Lo que es evidente es que no está claro si fue un suicidio masivo, a pesar del cianuro en una bebida que no es el famoso Kool-Aid de la expresión que luego se hizo famosa. Era una versión barata de otra marca disponible en Guyana. La original es una mezcla en polvo de color rojo con sabor a cereza, que se inventó en Nebraska en 1927 y es ahora comercializada por la casa Kraft. Aunque Jones era el que había escogido el cianuro como el mejor medio para el “suicidio revolucionario”, ahora estaba casi todo el tiempo drogado y ausente de la vida comunitaria. De hecho, eran Carolyn Layton y María Katsaris las que habían asumido la plena dirección de Jonestown.
DESESPERANZA
Parece que hubo varios intentos de la esposa de Jones, Marceline, por hacer cambiar de idea a su marido. Ella trabajaba en la clínica con el médico que había preparado el cianuro, Larry Schacht. Le propuso a Jones que viajara a Rusia con los más jóvenes, que ella se quedaría con los mayores en Jonestown, pero la embajada ponía cada vez más problemas. Aunque Cuba parecía estar dispuesta a darles asilo. La realidad es que Jones había perdido toda esperanza. Su errática conducta iba ahora acompañada de discursos inconexos con una voz apagada, que sólo recordaba su extraordinaria vehemencia de predicador, cuando estaba bajo el efecto anfetamínico de las pastillas que le quitaban el sueño.

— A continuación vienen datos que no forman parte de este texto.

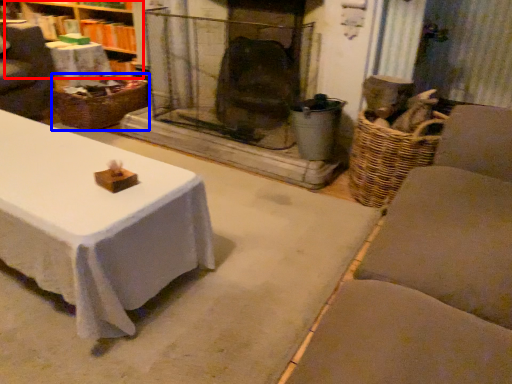
Question: Which object appears farthest to the camera in this image, bookshelf (highlighted by a red box) or basket (highlighted by a blue box)?

Choices:
 (A) bookshelf
 (B) basket

Answer: (A)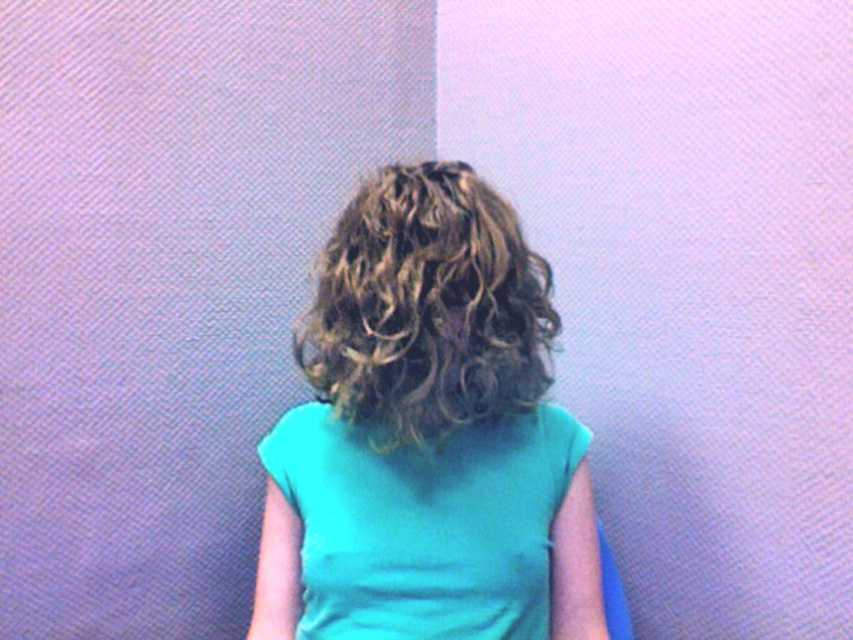
Where is `matte teal shirt at center`? This screenshot has height=640, width=853. matte teal shirt at center is located at coordinates (424, 525).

Todo indica una profunda desesperanza. La esperanza es la sensación de expectación y deseo que algo pueda ocurrir. La fe en la Biblia, sin embargo, está basada en una “esperanza viva” (1 Pedro 1:3), no como algo vago y probable, sino cierto y seguro. Esa certeza viene de un hecho, no un sentimiento, “la resurrección de Jesucristo de los muertos”.
Si como Miller decía, mientras hay vida, hay esperanza, lo cierto es que es la esperanza lo que da vida. La desolación de Jonestown lleva a abrazar la muerte como la única salida. El Jesús en que supuestamente creía el Templo del Pueblo, ha venido, sin embargo, a traer vida y vida en abundancia (Juan 10:10). Es a Él a quien había olvidado Jones y los militantes de este mundo nuevo, ¡el Único en que tenemos esperanza!